One of the most respected members of our society, honorary Crewe PS member Ron Smith is to be made the subject of an article in the Royal Photographic Society magazine.

Newer members will not have had the inestimable pleasure of meeting Ron, or had their minds boggled and sides split by attending one of his truly remarkable lectures delivered to the society over the years. We are absolutely delighted to hear that the RPS is honouring him in this way.

Ron Smith in 2005 telling the great tale of the leaflet air-drop to find a home.

Ron Smith in 2005 telling the great tale of the leaflet air-drop to find a home.

Mind you, it is not the first time that the RPS have honoured him. In 1976 he was awarded their Hood Medal for services to photographic education. Now when I add that the recipient the year after that was Jacques Cousteau, maker of films of marine life which enthralled millions every week on the TV, and after that Lord Snowdon, revered Royal photographer, and the year before it had been Heather Angel, you can see the illustrious nature of the recipients.

Ron taught in London and had only just retired to sunny Crewe (that may seem incredible but it was, I think, to be nearer to a relative) and joined CPS just before I did in 1999. He soon discovered I was teaching and announced that he had taught for over 60 years!

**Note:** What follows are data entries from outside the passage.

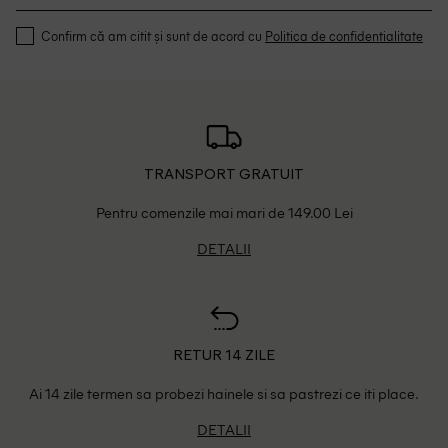
Confirm că am citit și sunt de acord cu
Politica de confidentialitate
TRANSPORT GRATUIT
Pentru comenzile mai mari de 149.00 Lei
DETALII
RETUR 14 ZILE
Ai 14 zile termen sa probezi hainele si sa pastrezi ce iti place.
DETALII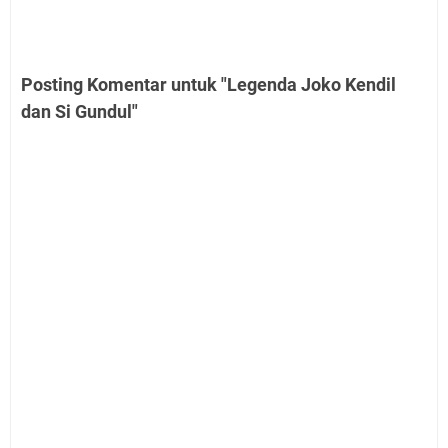
Posting Komentar untuk "Legenda Joko Kendil
dan Si Gundul"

He took up responsibility for the U3A Photography in retirement and only recently gave that up, so his total service to education must have been well over 70 years!

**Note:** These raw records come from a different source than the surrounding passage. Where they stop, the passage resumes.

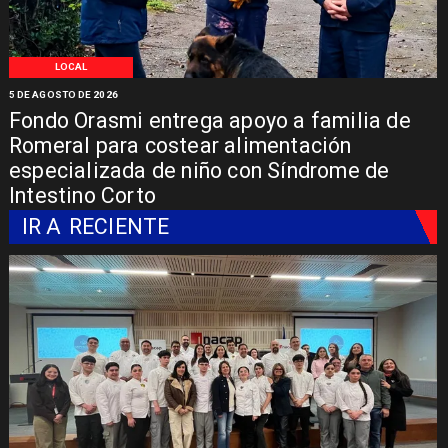
LOCAL
5 DE AGOSTO DE 2026
Fondo Orasmi entrega apoyo a familia de
Romeral para costear alimentación
especializada de niño con Síndrome de
Intestino Corto
IR A
RECIENTE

To attend one of his CPS lectures was to experience for yourself what a captivating teacher he would have been for those London children. They would have been well-disciplined but Ron had such a sense of fun and adventure that they must have been really engaged in everything they did. He knew his pupils so well, his talks were peppered with anecdotes of this pupil or that and what they got up to. He knew the value of good preparation too, spending days on his once or twice a week U3A sessions.

Alas, in recent years we have not seen Ron very often at the club. His glaucoma has now progressed to practical blindness and he has suffered a gradual loss of mobility too. He is 94.

Apart from his memorable lectures which we all enjoyed immensely I had a fascinating day with Ron when I offered to take him to the Focus on Imaging a few years back. All the way there and all the way back in the car he regaled me with stories about his times in the army and so on;  it was priceless. When we got back he apologised for talking too much. I had had one of the most interesting days I remember, listening to those amazing stories.

Ron has a remarkable collection of photographic items – not particularly cameras but little practical things from the past, like extinction meters and contact frames. I hope that the RPS can arrange for these things to be preserved – perhaps at NMM in Bradford.

Thank you Ron for your great, colourful and memorable contribution to our society.